NPRの司会者スコット・サイモン氏によると、イランがホルムズ海峡で船舶を攻撃したことを受け、トランプ大統領は停戦の終了を宣言し、イラン全土の標的に対する米軍の攻撃を命じた。この衝突の再燃は、NPRが「戦闘を停止するための覚書」と報じた合意から1か月足らずで起こった。
スワースモア大学で政治学の学科長を務めるドミニク・ティアニー氏は、今回の紛争は米国にとっておなじみのパターンに当てはまるようだと述べた。
「米国は、自力で脱出することが困難な厳しい軍事作戦の中に足止めされている」とティアニー氏は指摘する。
ティアニー氏は、米国の指導者たちが、イランの核開発計画への打撃やテヘランに対する民衆蜂起の誘発など、主要な目標を早期に達成できる能力を過大評価していたと論じた。同氏は、双方が高い代償を払っており、米軍にも犠牲者が出ていると述べた。
ティアニー氏によると、13人のアメリカ人が死亡し、多数が負傷したほか、複数の米軍基地が攻撃を受けたという。また、イラン側も軍事能力において重大な損失を被ったと語った。

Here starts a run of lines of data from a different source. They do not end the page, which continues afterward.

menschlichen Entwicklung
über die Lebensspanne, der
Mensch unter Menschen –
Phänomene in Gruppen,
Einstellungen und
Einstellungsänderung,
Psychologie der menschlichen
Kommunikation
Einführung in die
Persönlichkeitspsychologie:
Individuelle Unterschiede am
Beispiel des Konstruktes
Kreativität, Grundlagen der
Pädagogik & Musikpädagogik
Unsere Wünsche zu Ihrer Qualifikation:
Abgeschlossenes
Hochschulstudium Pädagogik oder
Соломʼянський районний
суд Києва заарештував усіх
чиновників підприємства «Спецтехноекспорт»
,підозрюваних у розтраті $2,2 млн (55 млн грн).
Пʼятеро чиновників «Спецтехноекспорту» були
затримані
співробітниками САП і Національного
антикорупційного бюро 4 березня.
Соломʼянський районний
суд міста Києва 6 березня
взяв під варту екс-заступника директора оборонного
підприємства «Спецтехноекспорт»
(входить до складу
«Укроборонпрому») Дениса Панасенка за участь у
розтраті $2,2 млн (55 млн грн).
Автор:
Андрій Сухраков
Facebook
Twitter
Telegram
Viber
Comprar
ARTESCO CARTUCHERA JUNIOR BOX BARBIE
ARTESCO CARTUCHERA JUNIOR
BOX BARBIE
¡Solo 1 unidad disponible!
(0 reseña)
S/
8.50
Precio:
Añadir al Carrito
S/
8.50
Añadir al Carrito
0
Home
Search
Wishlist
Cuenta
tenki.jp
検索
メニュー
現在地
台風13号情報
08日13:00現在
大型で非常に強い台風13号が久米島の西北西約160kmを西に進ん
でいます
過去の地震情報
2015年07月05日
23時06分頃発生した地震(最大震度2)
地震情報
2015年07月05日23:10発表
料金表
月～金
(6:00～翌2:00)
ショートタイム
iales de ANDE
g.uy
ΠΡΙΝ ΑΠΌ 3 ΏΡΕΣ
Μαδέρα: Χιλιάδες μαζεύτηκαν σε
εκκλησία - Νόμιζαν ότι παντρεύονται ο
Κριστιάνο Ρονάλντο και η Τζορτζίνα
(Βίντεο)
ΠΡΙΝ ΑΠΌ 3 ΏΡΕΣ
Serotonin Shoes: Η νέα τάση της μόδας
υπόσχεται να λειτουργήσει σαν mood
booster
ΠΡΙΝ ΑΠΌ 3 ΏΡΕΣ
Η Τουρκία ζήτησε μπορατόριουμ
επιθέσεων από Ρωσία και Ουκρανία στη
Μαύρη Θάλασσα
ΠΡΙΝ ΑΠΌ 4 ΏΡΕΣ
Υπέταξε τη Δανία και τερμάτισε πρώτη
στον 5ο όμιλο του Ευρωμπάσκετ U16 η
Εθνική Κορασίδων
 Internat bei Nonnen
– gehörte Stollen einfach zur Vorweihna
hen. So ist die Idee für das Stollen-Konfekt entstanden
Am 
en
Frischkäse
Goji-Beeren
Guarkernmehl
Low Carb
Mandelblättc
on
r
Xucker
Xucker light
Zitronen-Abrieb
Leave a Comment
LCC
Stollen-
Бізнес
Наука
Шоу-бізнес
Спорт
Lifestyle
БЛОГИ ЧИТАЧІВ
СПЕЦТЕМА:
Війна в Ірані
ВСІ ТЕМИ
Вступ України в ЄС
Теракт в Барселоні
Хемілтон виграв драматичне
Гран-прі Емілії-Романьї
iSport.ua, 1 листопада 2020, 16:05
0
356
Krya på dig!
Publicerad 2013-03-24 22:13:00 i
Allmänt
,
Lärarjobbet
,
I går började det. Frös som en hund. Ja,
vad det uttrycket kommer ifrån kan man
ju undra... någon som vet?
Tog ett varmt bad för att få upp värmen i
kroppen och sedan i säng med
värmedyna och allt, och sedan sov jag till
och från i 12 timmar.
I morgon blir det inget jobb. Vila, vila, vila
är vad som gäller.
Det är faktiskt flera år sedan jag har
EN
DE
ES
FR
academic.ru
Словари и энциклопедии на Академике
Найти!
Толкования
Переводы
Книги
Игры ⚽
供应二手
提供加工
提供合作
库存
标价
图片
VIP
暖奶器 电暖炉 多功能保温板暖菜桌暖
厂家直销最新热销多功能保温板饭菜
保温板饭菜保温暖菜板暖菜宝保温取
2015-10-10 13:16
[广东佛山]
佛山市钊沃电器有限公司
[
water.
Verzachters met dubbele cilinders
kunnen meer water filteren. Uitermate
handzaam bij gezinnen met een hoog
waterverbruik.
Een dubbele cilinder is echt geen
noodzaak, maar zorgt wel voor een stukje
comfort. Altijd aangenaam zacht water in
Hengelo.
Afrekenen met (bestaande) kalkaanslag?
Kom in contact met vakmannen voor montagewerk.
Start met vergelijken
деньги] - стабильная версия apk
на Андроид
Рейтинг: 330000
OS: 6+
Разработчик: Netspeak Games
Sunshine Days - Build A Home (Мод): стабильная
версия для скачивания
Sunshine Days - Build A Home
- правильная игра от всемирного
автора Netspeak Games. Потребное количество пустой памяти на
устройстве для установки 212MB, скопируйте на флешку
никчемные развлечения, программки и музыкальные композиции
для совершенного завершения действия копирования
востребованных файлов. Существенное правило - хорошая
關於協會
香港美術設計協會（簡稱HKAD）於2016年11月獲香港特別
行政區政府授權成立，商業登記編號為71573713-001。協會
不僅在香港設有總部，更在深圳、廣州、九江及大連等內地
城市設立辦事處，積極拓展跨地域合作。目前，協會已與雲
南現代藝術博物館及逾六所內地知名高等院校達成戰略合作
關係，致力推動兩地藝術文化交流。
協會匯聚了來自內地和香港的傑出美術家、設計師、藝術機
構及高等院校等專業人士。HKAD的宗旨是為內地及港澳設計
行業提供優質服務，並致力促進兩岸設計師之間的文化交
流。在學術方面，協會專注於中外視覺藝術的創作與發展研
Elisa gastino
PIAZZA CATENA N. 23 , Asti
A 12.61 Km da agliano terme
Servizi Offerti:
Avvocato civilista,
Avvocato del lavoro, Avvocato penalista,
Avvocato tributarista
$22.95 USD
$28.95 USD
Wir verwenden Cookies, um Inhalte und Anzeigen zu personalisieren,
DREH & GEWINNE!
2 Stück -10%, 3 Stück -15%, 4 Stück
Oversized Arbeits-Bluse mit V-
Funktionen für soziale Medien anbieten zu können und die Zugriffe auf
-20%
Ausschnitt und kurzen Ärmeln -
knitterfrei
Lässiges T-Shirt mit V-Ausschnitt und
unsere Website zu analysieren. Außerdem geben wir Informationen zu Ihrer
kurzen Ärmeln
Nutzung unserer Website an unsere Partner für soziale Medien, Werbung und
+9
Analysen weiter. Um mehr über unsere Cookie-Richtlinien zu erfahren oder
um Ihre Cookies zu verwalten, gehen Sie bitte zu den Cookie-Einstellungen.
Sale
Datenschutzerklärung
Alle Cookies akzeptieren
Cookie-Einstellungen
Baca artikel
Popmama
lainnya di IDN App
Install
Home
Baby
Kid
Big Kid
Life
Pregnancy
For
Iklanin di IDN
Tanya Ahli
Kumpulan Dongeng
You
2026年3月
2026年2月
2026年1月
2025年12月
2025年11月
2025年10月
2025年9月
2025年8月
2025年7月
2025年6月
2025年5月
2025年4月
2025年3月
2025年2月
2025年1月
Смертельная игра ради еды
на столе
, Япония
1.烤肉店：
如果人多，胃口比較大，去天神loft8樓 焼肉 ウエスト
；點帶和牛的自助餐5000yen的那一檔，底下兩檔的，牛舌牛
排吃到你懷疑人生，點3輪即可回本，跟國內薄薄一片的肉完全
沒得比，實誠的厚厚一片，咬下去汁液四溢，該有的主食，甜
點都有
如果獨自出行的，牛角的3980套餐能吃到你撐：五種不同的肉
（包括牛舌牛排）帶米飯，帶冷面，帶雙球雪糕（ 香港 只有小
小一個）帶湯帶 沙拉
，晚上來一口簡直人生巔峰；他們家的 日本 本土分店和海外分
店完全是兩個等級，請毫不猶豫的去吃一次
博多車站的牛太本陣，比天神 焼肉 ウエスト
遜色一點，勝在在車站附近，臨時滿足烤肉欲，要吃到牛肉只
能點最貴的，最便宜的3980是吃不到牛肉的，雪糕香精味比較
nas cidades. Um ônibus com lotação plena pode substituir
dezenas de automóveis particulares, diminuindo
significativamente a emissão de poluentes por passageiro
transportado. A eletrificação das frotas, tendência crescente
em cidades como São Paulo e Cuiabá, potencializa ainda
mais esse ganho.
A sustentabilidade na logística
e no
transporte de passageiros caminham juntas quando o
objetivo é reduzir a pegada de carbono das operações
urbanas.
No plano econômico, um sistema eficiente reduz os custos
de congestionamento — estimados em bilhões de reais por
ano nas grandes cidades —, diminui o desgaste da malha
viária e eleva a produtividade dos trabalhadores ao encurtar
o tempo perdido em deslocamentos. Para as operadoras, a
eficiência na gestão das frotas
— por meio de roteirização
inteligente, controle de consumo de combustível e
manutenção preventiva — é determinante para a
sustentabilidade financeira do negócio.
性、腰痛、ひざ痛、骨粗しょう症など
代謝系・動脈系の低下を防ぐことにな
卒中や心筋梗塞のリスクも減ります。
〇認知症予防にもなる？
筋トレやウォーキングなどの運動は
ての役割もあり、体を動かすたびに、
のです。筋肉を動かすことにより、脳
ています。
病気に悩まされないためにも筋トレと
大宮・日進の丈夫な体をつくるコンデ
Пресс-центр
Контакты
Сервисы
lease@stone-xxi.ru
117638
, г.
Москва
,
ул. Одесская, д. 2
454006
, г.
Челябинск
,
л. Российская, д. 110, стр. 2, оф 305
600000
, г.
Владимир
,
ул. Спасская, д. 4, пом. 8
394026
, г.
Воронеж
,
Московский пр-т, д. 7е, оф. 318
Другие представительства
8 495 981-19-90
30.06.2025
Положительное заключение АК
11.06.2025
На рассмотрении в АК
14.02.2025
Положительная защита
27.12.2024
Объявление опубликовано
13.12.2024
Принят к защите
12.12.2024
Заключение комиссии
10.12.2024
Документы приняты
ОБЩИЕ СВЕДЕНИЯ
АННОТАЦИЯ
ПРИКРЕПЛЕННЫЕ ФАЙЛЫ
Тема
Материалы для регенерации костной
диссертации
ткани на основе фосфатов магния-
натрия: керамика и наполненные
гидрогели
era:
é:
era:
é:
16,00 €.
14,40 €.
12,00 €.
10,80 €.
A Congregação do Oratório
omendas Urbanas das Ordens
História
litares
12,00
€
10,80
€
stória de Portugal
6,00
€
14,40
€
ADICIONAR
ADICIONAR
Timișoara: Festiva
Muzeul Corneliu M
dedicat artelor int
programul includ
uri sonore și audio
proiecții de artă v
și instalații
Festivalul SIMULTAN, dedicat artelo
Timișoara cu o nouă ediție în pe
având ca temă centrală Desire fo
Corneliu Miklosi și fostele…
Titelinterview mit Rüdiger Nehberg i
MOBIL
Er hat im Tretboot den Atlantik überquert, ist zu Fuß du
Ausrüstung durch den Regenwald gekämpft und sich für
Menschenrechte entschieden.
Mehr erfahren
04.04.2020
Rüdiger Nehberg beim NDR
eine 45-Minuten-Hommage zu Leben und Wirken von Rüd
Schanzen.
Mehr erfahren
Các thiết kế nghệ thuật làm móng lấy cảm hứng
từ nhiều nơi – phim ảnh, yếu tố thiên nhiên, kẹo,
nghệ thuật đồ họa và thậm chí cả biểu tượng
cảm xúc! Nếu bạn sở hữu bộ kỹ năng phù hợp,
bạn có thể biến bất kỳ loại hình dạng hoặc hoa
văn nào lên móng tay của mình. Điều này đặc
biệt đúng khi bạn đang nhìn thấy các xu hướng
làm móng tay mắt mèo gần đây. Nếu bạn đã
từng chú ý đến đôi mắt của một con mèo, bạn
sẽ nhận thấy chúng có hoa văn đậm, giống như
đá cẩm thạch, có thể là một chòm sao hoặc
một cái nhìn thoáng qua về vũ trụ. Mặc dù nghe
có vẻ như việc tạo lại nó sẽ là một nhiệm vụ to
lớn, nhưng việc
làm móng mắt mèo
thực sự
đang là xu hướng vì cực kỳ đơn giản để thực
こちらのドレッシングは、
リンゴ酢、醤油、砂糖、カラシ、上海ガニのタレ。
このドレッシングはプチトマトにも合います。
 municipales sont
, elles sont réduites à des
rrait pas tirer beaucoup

ティアニー氏は、イランが「最高指導者を埋葬したばかり」であり、その葬儀の様子からは政府に対する幅広い国民の支持が見て取れたと付け加えた。同氏の評価では、イラン政権は開戦当初よりも強い立場にあるといえる。
ティアニー氏は、今回の戦争はトランプ大統領や米政府高官らが当初掲げた目標(同氏はこれを混乱しており、時に矛盾していると評した)を達成できていないと指摘した。さらに、過去の朝鮮戦争、ベトナム戦争、アフガニスタン紛争の例を挙げ、交渉に数年を要した経験から、外交的な出口がすぐに見つかる可能性は低いと警鐘を鳴らした。